What this task involves:
The entries below contain a stretch that opens with the line containing "5. What if I made a spelling mistake in" and closes with the line containing "the administrative charge"; set down that stretch exactly, both ends included, and nothing else.

(Collected data entries)
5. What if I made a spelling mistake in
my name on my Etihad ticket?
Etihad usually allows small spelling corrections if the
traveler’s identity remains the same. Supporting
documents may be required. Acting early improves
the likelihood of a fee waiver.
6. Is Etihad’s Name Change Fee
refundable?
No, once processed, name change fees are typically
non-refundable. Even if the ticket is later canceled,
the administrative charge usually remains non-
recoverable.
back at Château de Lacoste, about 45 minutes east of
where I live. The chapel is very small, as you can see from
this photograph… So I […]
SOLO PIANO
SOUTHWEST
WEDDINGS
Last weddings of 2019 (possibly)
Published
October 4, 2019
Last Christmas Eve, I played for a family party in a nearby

* * *

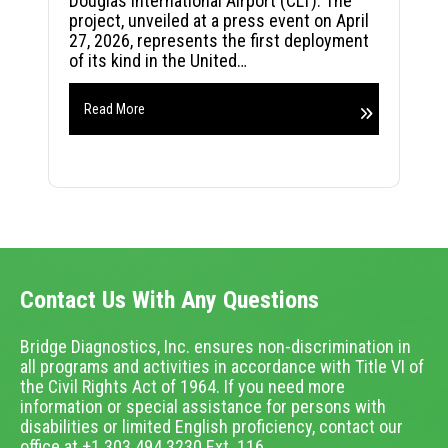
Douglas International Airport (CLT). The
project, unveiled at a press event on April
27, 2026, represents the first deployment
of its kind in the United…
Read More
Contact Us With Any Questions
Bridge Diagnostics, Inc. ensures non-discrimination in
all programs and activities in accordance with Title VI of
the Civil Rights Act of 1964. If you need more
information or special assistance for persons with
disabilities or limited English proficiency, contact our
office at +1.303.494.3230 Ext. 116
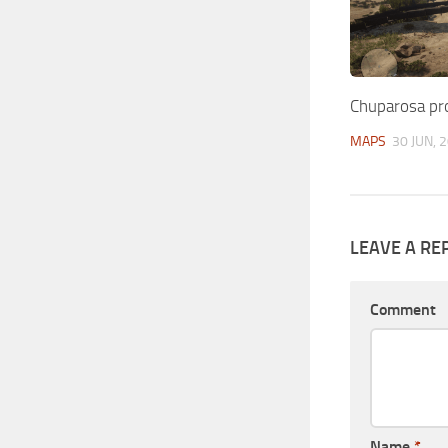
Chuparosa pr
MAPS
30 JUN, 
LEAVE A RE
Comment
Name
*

...

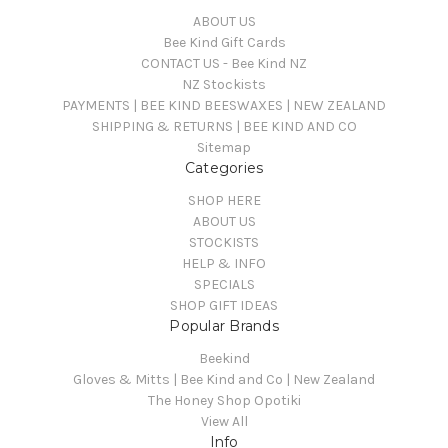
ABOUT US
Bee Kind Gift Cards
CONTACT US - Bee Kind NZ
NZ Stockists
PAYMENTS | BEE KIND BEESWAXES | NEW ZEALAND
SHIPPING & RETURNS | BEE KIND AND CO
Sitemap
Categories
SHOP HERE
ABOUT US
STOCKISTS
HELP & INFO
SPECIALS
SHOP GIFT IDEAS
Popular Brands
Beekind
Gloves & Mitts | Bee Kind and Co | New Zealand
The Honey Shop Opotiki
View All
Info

Reply:
5. What if I made a spelling mistake in
my name on my Etihad ticket?
Etihad usually allows small spelling corrections if the
traveler’s identity remains the same. Supporting
documents may be required. Acting early improves
the likelihood of a fee waiver.
6. Is Etihad’s Name Change Fee
refundable?
No, once processed, name change fees are typically
non-refundable. Even if the ticket is later canceled,
the administrative charge usually remains non-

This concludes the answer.